The main opposition Bangladesh Nationalist Party on Monday sent letters to different foreign missions in Dhaka explaining that police and ruling party people were involved in attacks on the party’s grand rally at capital’s Naya Paltan on October 28.

Confirming the matter, BNP media cell convener Zahir Uddin Sawpon said that they, in letters to foreign missions, explained how the AL activists and members of the law enforcement agencies carried out a crackdown on BNP’s peaceful rally.

BNP standing committee member Amir Khasru Mahmud Chowdhury sent the letters, he said.

The main opposition political party sent the letters on the day when the government briefed foreign diplomats and representatives stationed in Dhaka on violence during political rallies on October 28 and general strike enforced by the BNP and other opposition parties on October 29.

‘We are shocked at what unfolded on October 28 and yesterday. We are not, however, surprised as we experienced BNP-Jamaat’s dreadful violence in the past,’ said foreign minister AK Abdul Momen reading out a statement to the diplomats at state guesthouse Jamuna in the capital.

‘We reaffirm our government’s strong and unwavering stance to stick to the democratic process as mandated by the constitution and hold free, fair and credible elections in time,’ the minister in the statement said.

Momen later told reporters that the diplomats were conveyed the message that the government could only be changed through the election.
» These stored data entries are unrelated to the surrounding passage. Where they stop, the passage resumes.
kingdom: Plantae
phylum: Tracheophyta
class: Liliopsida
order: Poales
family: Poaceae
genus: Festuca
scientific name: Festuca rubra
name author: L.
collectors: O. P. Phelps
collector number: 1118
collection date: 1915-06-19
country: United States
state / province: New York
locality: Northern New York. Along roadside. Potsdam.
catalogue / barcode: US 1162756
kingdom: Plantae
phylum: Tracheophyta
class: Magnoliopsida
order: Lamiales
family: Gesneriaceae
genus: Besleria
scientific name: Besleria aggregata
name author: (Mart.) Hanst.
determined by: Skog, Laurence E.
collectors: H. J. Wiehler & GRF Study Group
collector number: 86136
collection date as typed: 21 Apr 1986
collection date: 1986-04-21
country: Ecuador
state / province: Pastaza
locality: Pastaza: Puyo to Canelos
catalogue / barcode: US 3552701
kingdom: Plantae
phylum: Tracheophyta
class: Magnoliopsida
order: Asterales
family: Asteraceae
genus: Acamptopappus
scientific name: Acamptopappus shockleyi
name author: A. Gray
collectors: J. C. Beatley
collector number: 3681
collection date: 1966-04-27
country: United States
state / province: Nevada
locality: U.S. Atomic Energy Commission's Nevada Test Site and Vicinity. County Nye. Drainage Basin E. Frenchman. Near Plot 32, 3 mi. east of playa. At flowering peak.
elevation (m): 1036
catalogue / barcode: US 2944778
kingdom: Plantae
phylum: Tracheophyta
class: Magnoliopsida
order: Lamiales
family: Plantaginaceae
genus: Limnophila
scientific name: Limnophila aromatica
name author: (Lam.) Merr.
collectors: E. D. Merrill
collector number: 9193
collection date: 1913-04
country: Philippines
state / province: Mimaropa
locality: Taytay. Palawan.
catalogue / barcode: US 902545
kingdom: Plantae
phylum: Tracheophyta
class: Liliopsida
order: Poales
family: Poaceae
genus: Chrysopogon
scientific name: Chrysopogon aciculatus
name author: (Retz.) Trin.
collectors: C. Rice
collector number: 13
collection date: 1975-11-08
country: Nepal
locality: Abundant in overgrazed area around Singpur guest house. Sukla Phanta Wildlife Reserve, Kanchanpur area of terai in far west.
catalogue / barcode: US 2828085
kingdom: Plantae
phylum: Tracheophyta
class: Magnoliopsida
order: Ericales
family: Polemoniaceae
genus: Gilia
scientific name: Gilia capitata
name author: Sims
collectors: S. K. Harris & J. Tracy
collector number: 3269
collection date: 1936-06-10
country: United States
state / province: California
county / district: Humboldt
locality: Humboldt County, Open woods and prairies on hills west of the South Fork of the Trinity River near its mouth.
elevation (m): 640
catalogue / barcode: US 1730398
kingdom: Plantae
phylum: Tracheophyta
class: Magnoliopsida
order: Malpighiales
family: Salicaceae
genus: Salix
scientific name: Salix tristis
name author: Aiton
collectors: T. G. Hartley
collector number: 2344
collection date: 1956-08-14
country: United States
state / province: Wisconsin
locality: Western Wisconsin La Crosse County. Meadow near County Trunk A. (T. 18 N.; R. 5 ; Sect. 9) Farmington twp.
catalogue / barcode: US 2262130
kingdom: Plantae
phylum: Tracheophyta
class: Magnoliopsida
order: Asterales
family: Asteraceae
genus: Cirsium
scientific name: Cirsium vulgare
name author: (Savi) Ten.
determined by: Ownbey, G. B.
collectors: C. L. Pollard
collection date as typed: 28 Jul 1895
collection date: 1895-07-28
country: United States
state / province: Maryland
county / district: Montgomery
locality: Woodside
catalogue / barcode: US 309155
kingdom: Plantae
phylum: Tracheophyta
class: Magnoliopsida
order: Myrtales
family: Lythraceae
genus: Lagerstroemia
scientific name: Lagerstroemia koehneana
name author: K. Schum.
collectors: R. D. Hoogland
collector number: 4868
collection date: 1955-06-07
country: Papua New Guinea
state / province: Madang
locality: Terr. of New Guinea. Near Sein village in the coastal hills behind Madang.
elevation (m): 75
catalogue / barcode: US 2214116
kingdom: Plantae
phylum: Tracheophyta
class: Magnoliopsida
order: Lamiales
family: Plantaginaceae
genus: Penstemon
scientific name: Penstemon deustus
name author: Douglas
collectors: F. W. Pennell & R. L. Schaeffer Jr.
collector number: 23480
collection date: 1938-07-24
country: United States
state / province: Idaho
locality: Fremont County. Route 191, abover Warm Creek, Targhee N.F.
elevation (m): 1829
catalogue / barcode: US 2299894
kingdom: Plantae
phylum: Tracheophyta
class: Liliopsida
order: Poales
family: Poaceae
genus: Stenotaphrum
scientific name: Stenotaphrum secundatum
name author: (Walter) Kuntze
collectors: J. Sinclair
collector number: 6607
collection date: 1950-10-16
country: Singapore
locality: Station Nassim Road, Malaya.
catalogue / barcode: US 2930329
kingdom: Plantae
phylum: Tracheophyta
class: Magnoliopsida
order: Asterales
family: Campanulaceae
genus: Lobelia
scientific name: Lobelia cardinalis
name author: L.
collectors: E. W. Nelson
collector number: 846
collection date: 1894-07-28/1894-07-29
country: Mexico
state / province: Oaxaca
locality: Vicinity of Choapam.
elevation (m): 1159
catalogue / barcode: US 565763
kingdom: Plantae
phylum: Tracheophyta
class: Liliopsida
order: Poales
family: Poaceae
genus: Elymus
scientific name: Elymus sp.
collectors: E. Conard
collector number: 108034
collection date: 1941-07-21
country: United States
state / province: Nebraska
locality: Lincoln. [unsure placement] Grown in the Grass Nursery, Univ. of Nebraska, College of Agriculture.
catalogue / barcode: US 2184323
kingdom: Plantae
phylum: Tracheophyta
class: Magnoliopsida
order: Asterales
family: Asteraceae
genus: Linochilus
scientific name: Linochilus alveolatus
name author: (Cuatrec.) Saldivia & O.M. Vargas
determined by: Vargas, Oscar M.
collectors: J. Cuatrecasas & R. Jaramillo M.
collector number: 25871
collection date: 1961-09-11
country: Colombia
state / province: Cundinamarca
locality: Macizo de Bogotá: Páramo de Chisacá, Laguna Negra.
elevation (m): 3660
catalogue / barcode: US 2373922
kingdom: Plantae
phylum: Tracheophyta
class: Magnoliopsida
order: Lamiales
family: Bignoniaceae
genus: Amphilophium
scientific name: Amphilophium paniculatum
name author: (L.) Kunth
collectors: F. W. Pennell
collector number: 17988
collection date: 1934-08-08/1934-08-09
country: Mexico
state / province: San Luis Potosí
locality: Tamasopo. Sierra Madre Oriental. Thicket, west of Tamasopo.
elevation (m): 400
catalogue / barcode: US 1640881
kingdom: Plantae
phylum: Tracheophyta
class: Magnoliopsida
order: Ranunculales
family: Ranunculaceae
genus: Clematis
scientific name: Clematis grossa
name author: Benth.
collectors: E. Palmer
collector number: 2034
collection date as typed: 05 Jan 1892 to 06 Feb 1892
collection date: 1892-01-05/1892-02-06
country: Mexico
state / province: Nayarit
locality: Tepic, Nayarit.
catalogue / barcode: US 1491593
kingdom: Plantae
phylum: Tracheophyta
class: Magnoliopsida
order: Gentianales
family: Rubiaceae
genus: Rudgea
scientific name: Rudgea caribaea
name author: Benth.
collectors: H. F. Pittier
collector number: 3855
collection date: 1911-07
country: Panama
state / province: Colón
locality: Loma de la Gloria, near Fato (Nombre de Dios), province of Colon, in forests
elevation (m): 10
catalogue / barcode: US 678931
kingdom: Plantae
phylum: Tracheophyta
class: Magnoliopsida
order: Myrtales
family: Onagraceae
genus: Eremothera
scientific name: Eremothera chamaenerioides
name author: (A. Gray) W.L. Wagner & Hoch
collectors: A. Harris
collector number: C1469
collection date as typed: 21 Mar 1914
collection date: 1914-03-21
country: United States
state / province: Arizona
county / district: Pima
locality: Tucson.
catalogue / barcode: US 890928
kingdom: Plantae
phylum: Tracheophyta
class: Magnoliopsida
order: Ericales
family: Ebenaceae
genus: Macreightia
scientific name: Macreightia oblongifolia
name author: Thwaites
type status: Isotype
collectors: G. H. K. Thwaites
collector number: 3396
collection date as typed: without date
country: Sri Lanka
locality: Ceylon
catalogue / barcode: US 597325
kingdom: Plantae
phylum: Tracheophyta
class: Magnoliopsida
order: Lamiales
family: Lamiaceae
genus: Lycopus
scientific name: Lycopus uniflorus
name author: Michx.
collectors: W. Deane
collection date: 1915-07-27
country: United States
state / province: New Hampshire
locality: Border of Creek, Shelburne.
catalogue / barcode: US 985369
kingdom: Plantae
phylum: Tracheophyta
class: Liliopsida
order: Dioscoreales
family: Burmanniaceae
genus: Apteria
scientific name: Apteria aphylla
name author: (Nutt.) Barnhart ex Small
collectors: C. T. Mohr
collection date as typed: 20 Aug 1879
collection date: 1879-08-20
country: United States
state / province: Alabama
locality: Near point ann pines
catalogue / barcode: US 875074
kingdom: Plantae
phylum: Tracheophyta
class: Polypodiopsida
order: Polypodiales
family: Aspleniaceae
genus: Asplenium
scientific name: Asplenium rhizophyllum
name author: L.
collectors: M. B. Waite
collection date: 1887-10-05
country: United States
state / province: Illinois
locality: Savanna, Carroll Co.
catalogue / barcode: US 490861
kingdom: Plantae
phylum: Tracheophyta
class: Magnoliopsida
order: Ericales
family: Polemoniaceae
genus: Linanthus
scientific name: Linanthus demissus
The developments came in the backdrop of October 28 violence between the leaders and activists of main opposition Bangladesh Nationalist Party and members of the police and ruling Awami League centring the opposition’s grand rally in Dhaka.

The violence left two – a policeman and a Juba Dal activist – dead and over 1,000 injured. BNP called countywide hartal for the following day (October 29, 2023) protesting against attack on their grand rally.

On the following day, police arrested BNP secretary general Mirza Fakhrul Islam Alamgir in a case of vandalising chief Justice’s official residence. Hundreds of BNP leaders and activists were arrested across the country since October 28.

BNP and their likeminded political parties and alliances are now on movement demanding resignation of the government, dissolving the parliament and holding the next general election, expected to be held in late December this year or in January 2024, under a neutral government.